New Base at Port Clarence?

Bering Strait. Port Clarence bay is the large bight in the southeast.

Adapted from Wikipedia’s AK borough maps by Seth Ilys.

At the National Press Club Headliners Luncheon on Thursday, Dec. 6, the Commandant discussed the Coast Guard’s Arctic presence. We noted the Commandant’s remarks on the Polar Security Cutter earlier, that he was guardedly optimistic, but the US Naval Institute report on the same presentation, brings us more information about the possibility of a new port facility in Western Alaska.

Long-term, Schultz said it’s possible the Coast Guard would look to create a permanent presence in the Arctic. Most likely, Schultz said, the Coast Guard would look for a sea base, possibly in the far northern Port Clarence area. One option, Schultz said, is for the Coast Guard to install moorings to provide a safe haven. Port Clarence, Alaska, had a population of 24, according to the 2010 Census.

Port Clarence was at one time a LORAN Station, and it appears it may still have a substantial runway, so it might also develop into a seasonal air station.

The Secretary of the Navy has already expressed an interest in having a strategic port in Alaska. From the Navy’s point of view it is near the potentially strategically important Bering Strait.

Coast Guard Commandant Adm. Karl Schultz meets with Secretary of the Navy Richard V. Spencer and Alaska Sen. Dan Sullivan in Nome and Port Clarence, Alaska to discuss the construction of deep draft ports in western Alaska, Aug. 13, 2018. This would allow the Coast Guard and Navy to have a strong presence in the U.S. Arctic. U.S. Coast Guard photo by Petty Officer 1st Class Jetta Disco.

15 thoughts on “New Base at Port Clarence?

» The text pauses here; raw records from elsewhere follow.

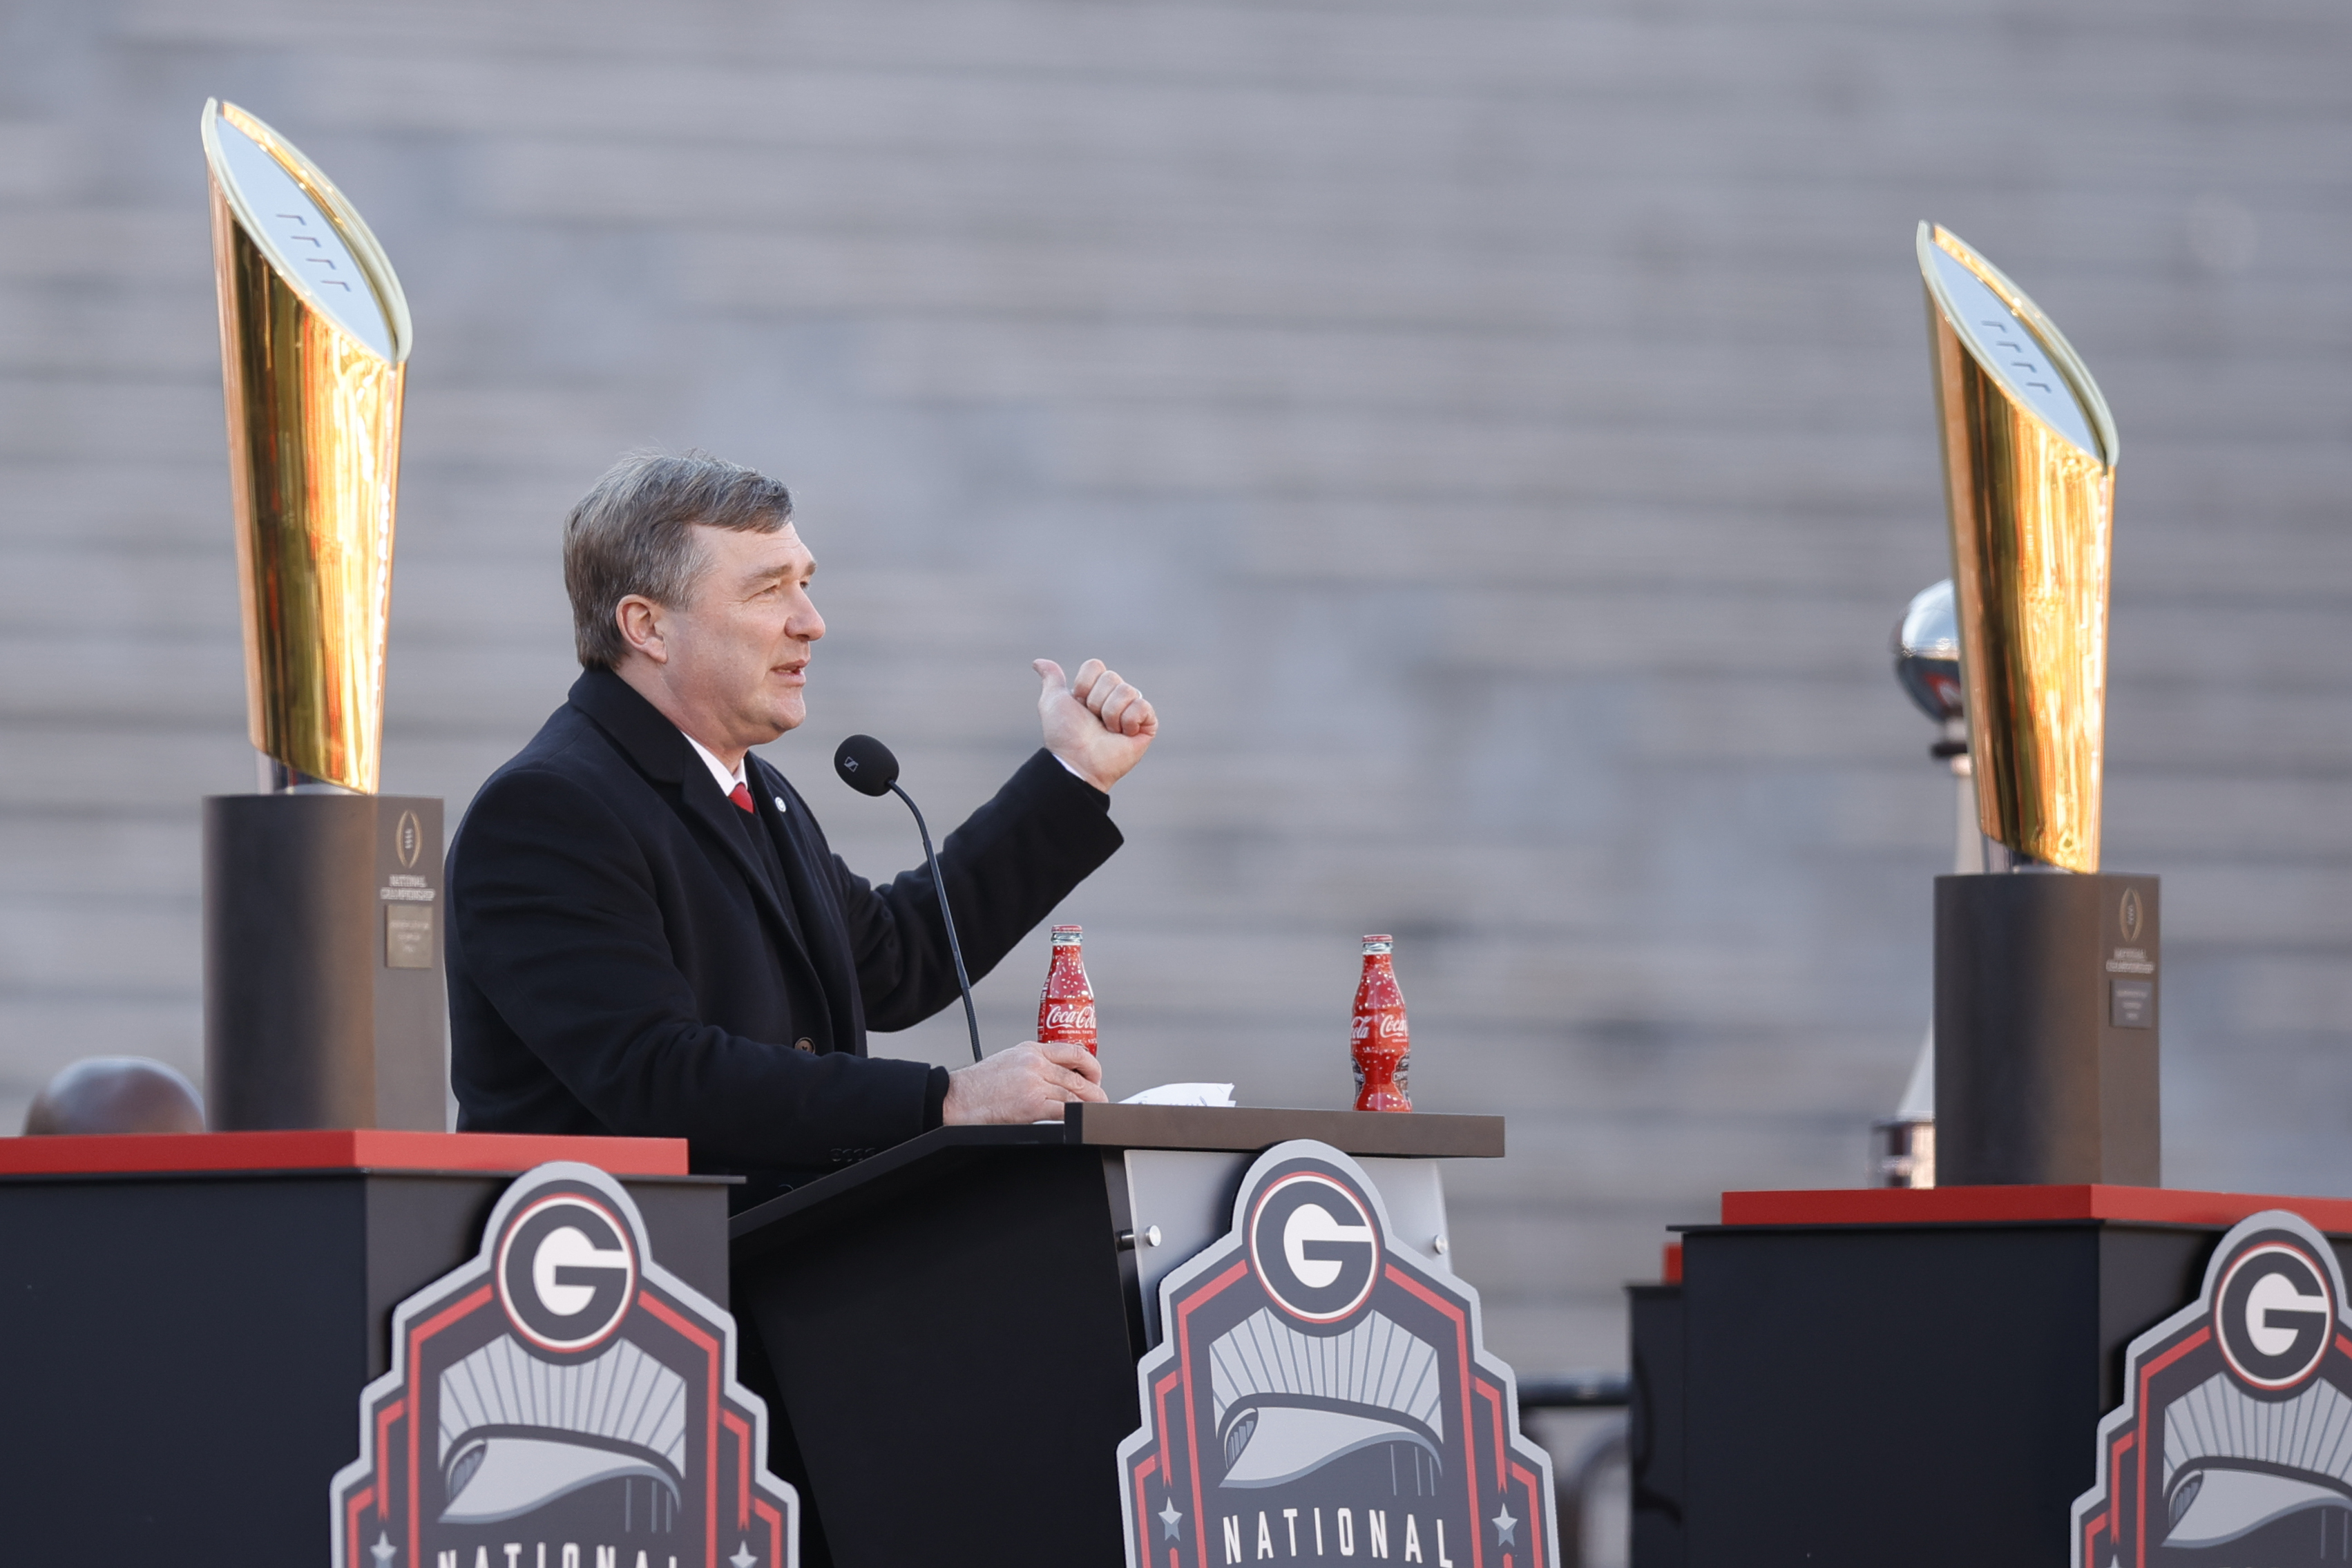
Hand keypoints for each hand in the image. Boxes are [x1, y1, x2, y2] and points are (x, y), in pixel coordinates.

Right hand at [941, 1041, 1106, 1124]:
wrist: (956, 1099)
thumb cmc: (977, 1085)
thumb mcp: (1008, 1061)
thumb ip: (1032, 1065)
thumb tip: (1054, 1077)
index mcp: (1030, 1049)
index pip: (1072, 1051)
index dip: (1090, 1065)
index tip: (1094, 1075)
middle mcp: (1035, 1062)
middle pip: (1078, 1074)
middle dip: (1095, 1089)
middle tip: (1100, 1099)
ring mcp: (1034, 1083)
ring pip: (1075, 1093)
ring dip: (1090, 1105)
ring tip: (1096, 1111)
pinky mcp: (1032, 1104)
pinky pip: (1065, 1110)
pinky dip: (1078, 1115)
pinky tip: (1080, 1119)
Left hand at [1036, 657, 1156, 791]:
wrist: (1077, 761)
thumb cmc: (1064, 735)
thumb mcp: (1052, 702)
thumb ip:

  1. it may be just me but don’t we want to operate in the north? Adak is pretty far south, especially as cutter response goes. not counting the navy, they seem to have an aversion to north of the arctic circle for the last few decades. port Clarence being a viable port/station/home port makes more sense but would require a shiton of cash.

    • Yes, Adak is far South of the Arctic Circle. Even Port Clarence is slightly south of the Circle. Adak is only in the Arctic because the US government defines the Arctic to include the Aleutians even though they are still far South of the Arctic Circle.

      No indication yet how much work they plan to put into Port Clarence beyond using its natural availability as an anchorage.

  2. Port Clarence is currently not feasible for anything other than a place of refuge. There doesn’t seem to be any discernible port infrastructure. I doubt they would be able to provide fuel and other supplies. Nome is probably more feasible in the long-term, but current harbor depth starts at 17 feet in the outer harbor and goes down to 9 feet in the inner. Bethel and Dillingham are both large towns for the region, but are both up rivers which presents challenges. Realistically, if you want a port closer to the arctic than Kodiak, Dutch Harbor is the only option at least for the near to mid-term. It is the only port in the region that is reliably re-supplied and has a large deep-draft port that is currently undergoing plans to deepen. The problem with Dutch is it’s not really that close to the arctic, it has less than reliable air transportation (primarily due to weather, but the small and awkwardly placed runway doesn’t help). On the other hand it is one of the larger towns in all of Alaska with existing infrastructure and a long history of Coast Guard activities.

    • They are talking about adding infrastructure where there is none. Port Clarence looks likely because of a well protected natural harbor and it already has an airfield that could be significantly improved without any earth moving.